**** Data ****

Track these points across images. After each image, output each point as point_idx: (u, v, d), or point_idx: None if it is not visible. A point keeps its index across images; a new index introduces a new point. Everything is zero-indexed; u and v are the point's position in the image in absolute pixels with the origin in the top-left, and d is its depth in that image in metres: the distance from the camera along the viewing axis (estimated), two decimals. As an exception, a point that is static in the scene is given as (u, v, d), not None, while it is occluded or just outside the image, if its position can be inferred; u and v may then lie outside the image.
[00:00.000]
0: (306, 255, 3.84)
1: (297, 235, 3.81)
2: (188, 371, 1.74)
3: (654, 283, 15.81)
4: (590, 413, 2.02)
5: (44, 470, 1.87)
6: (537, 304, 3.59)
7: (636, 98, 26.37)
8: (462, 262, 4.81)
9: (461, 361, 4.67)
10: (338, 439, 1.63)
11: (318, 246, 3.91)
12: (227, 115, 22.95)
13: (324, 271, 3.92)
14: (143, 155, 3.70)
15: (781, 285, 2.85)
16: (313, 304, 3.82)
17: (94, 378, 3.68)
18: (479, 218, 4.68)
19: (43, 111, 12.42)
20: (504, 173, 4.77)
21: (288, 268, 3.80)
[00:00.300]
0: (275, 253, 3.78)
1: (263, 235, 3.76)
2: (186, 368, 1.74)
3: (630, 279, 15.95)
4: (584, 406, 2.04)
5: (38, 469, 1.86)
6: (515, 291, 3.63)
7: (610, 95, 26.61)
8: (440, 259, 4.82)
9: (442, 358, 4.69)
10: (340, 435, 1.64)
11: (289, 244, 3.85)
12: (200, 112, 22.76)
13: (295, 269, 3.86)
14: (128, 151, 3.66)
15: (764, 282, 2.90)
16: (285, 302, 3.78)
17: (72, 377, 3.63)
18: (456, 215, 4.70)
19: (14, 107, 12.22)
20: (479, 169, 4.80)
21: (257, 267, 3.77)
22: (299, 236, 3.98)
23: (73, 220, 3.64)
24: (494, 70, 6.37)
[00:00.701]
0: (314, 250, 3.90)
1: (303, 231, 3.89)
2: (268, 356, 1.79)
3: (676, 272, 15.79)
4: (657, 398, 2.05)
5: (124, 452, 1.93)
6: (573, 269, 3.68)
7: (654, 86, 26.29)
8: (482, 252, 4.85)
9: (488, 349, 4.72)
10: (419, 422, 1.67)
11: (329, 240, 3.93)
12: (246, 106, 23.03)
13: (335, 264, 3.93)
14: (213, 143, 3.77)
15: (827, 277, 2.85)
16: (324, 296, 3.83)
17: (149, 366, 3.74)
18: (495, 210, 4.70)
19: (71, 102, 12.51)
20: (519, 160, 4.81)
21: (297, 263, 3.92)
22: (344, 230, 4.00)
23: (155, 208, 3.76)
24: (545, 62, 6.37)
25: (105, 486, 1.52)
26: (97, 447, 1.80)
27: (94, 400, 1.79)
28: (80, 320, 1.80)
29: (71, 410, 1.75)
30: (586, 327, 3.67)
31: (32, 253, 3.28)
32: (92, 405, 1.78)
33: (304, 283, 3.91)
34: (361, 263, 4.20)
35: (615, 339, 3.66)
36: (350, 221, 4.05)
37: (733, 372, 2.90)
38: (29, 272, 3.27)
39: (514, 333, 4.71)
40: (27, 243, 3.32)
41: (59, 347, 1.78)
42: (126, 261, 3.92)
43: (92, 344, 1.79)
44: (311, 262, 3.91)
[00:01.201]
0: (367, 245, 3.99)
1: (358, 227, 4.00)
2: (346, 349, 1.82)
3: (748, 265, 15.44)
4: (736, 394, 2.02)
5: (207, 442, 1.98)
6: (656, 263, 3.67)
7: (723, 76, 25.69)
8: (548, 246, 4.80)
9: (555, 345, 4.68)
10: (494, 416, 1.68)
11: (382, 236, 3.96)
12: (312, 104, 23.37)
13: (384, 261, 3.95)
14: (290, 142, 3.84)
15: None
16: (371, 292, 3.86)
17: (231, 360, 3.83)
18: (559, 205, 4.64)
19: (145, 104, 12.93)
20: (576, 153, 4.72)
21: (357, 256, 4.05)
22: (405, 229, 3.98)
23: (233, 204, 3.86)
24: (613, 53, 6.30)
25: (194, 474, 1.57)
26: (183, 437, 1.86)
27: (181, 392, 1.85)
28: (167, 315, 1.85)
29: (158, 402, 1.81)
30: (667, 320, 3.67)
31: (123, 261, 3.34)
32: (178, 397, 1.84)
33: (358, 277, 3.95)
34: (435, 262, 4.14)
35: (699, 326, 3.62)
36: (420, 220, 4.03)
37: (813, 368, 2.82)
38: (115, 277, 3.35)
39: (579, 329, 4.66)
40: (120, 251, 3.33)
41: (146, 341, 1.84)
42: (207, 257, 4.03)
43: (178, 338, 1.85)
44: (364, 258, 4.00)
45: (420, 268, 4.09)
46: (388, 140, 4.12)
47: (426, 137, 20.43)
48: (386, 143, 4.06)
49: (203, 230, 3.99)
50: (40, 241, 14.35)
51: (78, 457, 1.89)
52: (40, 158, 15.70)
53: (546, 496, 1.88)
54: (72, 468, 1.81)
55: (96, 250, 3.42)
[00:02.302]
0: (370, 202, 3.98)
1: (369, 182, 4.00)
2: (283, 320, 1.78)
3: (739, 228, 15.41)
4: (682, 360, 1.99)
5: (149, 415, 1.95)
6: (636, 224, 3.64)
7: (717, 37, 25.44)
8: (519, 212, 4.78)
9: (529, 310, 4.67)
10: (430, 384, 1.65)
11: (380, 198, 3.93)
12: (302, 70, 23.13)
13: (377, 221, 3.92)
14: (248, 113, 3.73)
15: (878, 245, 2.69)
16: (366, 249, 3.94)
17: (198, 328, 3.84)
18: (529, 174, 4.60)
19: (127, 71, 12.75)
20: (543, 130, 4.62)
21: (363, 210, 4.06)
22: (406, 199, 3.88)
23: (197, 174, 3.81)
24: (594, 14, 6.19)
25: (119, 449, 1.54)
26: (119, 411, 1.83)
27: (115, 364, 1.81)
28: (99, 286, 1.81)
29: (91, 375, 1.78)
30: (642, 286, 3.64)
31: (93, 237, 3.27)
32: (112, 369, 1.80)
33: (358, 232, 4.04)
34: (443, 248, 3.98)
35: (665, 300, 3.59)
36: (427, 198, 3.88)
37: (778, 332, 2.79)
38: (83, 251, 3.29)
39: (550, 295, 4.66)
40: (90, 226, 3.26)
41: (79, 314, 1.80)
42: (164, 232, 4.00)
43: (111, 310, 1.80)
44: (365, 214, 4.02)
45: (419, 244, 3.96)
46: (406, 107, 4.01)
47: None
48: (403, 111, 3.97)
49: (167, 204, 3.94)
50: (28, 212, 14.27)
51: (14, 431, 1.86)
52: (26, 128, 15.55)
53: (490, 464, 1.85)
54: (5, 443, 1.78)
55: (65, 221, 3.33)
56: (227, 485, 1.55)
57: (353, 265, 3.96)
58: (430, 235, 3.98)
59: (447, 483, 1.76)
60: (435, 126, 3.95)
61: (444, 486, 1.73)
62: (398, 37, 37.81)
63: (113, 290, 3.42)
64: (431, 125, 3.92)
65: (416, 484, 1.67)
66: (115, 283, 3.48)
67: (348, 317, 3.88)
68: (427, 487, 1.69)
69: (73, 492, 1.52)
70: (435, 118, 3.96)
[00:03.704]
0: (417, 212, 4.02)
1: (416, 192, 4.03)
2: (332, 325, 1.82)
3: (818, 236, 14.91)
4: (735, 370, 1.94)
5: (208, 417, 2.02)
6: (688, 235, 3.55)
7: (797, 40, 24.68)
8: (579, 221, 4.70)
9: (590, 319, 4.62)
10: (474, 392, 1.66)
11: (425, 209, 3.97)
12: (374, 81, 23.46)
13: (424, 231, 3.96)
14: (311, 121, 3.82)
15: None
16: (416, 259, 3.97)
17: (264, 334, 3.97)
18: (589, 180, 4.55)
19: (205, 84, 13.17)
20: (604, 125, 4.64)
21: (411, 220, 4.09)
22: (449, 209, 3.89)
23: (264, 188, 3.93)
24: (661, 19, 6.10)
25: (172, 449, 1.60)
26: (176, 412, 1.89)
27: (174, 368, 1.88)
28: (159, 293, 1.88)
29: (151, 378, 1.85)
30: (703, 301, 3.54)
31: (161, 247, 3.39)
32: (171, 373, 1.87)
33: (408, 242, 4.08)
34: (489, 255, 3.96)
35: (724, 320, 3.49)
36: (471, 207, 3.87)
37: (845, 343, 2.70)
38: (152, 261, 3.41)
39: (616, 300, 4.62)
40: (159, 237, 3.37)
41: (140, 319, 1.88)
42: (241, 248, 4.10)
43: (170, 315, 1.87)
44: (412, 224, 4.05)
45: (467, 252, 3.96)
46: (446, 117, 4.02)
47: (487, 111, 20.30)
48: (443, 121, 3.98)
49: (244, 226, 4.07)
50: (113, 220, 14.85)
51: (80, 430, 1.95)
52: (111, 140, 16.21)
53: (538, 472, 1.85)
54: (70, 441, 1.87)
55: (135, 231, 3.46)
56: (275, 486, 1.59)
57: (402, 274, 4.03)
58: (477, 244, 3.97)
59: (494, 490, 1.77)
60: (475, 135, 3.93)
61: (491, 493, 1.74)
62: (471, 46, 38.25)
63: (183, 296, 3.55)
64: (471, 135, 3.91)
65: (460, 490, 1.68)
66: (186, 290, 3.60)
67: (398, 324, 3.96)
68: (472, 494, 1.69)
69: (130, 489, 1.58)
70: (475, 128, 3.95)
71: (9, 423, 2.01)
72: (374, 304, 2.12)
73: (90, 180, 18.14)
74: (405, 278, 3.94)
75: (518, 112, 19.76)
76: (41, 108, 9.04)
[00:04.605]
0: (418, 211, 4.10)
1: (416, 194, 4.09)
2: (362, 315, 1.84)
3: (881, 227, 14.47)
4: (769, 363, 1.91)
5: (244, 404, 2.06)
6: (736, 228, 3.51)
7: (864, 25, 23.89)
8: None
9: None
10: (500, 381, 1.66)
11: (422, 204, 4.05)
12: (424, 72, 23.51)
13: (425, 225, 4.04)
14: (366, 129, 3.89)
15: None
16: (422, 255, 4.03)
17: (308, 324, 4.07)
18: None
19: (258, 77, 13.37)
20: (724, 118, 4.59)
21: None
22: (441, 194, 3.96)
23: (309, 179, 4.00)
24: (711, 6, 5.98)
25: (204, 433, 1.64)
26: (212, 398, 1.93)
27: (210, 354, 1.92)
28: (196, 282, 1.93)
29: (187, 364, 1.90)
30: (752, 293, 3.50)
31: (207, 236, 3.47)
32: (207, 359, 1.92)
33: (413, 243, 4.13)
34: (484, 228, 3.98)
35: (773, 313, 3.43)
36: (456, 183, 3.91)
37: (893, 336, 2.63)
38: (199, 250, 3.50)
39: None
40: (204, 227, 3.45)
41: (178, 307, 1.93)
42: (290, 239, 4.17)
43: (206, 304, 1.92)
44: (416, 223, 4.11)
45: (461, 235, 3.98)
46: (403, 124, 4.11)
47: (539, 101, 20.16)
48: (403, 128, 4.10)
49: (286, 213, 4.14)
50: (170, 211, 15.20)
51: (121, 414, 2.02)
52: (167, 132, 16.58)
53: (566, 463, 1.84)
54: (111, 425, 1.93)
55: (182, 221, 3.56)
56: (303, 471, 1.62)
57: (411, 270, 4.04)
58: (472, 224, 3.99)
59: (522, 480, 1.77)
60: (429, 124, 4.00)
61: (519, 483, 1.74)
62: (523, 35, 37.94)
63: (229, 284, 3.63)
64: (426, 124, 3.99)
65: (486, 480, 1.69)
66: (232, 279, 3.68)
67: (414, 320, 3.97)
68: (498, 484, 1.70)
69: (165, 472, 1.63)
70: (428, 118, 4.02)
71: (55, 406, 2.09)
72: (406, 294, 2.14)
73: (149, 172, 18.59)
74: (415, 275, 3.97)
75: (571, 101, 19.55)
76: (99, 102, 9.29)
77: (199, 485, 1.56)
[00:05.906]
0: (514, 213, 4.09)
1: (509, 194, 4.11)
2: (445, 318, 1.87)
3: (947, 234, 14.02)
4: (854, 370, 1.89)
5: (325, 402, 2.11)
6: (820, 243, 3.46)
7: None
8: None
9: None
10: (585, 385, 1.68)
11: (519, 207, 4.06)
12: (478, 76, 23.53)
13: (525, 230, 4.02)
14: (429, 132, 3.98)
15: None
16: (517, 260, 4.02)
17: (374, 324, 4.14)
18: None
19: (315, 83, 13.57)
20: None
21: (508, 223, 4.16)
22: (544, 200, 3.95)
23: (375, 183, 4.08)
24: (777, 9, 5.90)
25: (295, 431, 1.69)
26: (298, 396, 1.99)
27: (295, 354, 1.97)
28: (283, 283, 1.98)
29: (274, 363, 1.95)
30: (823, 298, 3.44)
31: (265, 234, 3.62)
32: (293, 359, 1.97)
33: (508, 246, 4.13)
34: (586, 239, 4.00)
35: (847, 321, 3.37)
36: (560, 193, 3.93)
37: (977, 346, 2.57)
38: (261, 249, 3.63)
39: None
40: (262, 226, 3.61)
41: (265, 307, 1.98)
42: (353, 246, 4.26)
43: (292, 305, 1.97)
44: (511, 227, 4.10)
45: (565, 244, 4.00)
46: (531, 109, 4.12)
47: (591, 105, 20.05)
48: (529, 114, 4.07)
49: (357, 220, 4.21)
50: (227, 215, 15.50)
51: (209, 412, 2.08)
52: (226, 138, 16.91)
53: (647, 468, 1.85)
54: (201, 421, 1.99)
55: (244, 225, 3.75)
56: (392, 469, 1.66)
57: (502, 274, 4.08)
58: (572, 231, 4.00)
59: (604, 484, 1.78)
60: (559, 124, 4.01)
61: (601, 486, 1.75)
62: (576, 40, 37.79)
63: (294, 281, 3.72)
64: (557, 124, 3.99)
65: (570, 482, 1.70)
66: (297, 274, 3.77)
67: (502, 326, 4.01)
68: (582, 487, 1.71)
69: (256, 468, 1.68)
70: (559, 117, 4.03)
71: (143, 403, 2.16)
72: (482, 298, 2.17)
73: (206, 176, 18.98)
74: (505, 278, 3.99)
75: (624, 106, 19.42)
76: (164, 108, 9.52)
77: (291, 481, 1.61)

****

**Exercise directions:** Give again, word for word, every line of the listing above from the one with "9: (461, 361, 4.67)" to the one with "21: (288, 268, 3.80)", both inclusive, and nothing beyond them.

**Solution for this task:**
9: (461, 361, 4.67)
10: (338, 439, 1.63)
11: (318, 246, 3.91)
12: (227, 115, 22.95)
13: (324, 271, 3.92)
14: (143, 155, 3.70)
15: (781, 285, 2.85)
16: (313, 304, 3.82)
17: (94, 378, 3.68)
18: (479, 218, 4.68)
19: (43, 111, 12.42)
20: (504, 173, 4.77)
21: (288, 268, 3.80)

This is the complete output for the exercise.